-- Opening Marker --
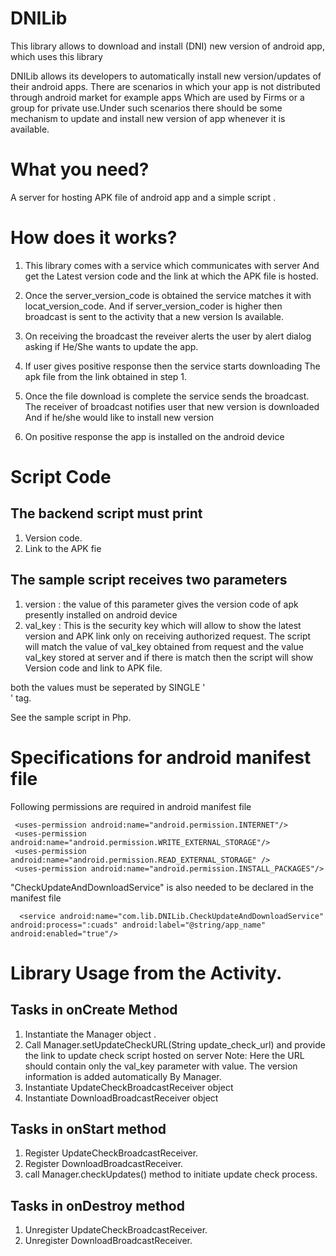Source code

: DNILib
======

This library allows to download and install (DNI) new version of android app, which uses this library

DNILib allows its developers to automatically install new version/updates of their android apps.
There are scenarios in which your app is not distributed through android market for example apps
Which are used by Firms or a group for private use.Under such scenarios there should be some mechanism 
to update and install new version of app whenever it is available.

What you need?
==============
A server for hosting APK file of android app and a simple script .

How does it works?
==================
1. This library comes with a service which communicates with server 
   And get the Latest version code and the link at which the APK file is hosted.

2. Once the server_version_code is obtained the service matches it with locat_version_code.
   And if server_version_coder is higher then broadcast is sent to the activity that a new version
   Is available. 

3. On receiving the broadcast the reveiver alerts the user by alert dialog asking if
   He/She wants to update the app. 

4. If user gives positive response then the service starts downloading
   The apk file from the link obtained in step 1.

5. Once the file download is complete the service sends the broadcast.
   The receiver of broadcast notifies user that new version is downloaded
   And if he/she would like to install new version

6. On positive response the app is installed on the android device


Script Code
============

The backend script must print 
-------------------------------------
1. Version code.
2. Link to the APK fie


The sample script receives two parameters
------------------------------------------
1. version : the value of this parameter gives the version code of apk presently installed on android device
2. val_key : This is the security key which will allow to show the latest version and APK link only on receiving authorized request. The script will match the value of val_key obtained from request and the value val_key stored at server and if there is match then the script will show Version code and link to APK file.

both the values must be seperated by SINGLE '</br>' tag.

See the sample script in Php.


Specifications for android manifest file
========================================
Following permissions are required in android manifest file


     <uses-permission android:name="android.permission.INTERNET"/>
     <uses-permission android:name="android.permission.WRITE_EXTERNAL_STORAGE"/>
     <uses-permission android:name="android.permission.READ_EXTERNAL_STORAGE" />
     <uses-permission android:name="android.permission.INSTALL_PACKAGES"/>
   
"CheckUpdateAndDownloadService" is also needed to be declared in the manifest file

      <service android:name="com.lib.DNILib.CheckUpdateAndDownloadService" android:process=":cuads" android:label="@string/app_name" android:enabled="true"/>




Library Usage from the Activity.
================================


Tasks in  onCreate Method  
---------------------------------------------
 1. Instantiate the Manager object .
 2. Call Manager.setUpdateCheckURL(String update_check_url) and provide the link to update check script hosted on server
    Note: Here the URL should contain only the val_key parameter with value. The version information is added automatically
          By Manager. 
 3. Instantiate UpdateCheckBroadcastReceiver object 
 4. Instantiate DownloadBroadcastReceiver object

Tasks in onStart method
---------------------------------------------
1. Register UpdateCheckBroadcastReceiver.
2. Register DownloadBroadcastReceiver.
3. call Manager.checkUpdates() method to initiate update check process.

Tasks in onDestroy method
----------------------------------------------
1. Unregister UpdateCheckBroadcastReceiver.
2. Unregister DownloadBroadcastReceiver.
-- Closing Marker --
-- Opening Marker --
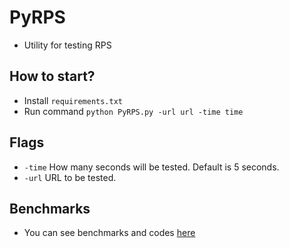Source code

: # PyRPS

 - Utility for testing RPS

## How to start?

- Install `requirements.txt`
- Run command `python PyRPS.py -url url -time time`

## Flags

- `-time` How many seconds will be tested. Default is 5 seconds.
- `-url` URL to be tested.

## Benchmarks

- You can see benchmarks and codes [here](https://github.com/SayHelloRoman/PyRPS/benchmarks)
-- Closing Marker --
• _WHAT IS REQUIRED_: Extract from the records above the lines from the one containing "He/She wants to update the app." to the one containing "And if he/she", both lines included, exactly as they appear and with nothing else.

• _SOLUTION FOR THIS EXERCISE_:
   He/She wants to update the app. 

4. If user gives positive response then the service starts downloading
   The apk file from the link obtained in step 1.

5. Once the file download is complete the service sends the broadcast.
   The receiver of broadcast notifies user that new version is downloaded
   And if he/she would like to install new version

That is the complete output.